● What to work on
Return the text of every line below word for word, leaving the pictures out of your answer.

● Extracted records
______________________________

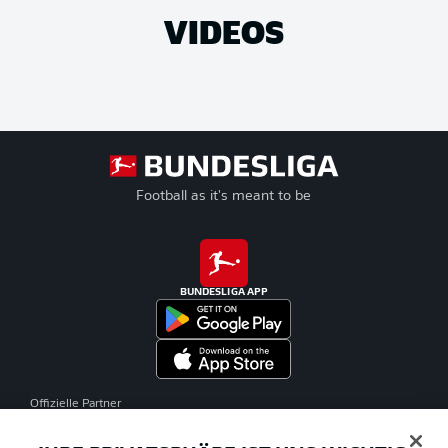
VIDEOS
Football as it's meant to be
BUNDESLIGA APP
Offizielle Partner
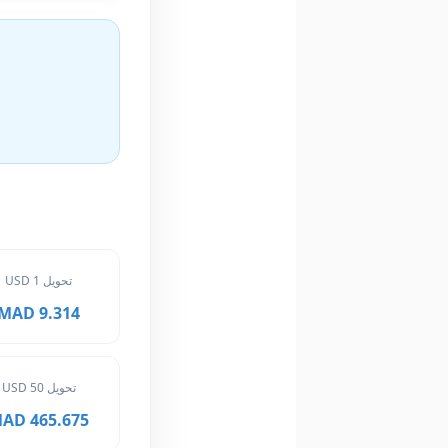
تحويل 1 USD
9.314 MAD
تحويل 50 USD
465.675 MAD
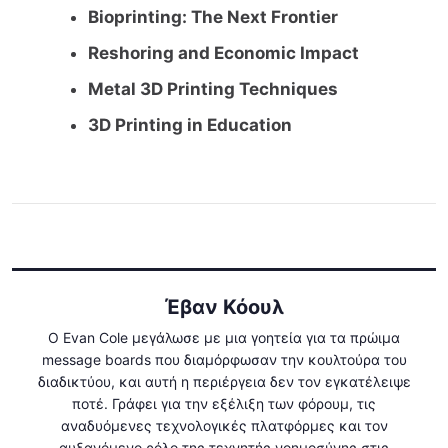
Bioprinting: The Next Frontier
Reshoring and Economic Impact
Metal 3D Printing Techniques
3D Printing in Education
Έβαν Κόουλ
Ο Evan Cole μεγάλωσε με μια γοητεία για τα πρώιμα
message boards που διαμόρφωσαν την κουλτούρα του
διαδικτύου, και αυτή η περιέργεια δεν τον εγκατέλειψε
ποτέ. Γράφει για την εξέλιξη των φόρουμ, τις
αναδυόμενες τεχνολογικές πλατφόρμες και τον
αυξανόμενο ρόλο της τεχνητής νοημοσύνης στις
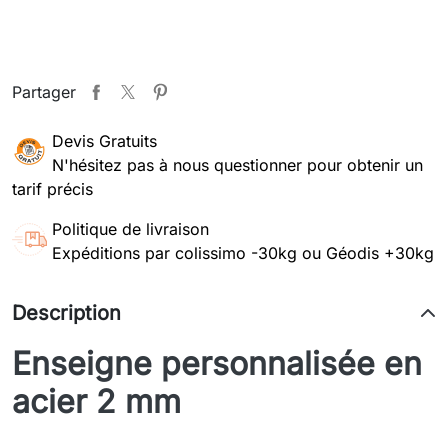
Partager
Devis Gratuits
N'hésitez pas à nous questionner pour obtenir un
tarif précis
Politique de livraison
Expéditions par colissimo -30kg ou Géodis +30kg
Description
Enseigne personnalisée en
acier 2 mm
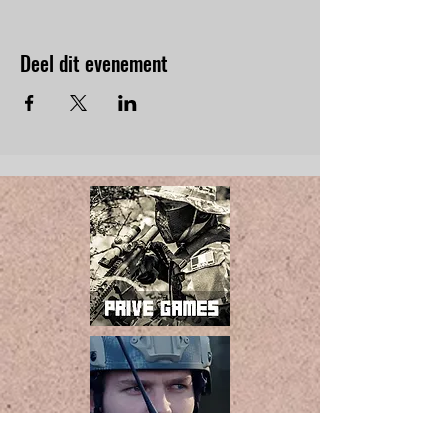
Deel dit evenement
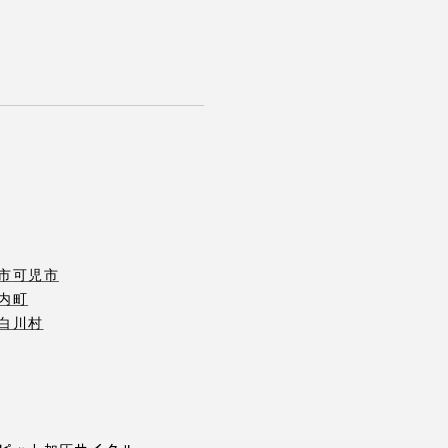
市
可児市
内町
白川村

______________________________

● Completed exercise
VIDEOS
Football as it's meant to be
BUNDESLIGA APP
Offizielle Partner
تحويل 1 USD
9.314 MAD
تحويل 50 USD
465.675 MAD
Bioprinting: The Next Frontier
Reshoring and Economic Impact
Metal 3D Printing Techniques
3D Printing in Education
Έβαν Κόουλ
Ο Evan Cole μεγάλωσε με μια γοητεία για τα πρώιμα
message boards που διαμόρφωσαν την κουλτούρα του
διαδικτύου, και αυτή η περιέργεια δεν τον εγκατέλειψε
ποτέ. Γράφει για την εξέλιξη των φόρουμ, τις
αναδυόμενες τεχνολογικές πλατφόρμες και τον
αυξανόμενο ρόλο της τεχνητής νοημοσύνης στις
Partager
Devis Gratuits
N'hésitez pas à nous questionner pour obtenir un
tarif précis
Politique de livraison
Expéditions par colissimo -30kg ou Géodis +30kg
Description
Enseigne personnalisée en
acier 2 mm
Deel dit evenement
市
可児市
内町
白川村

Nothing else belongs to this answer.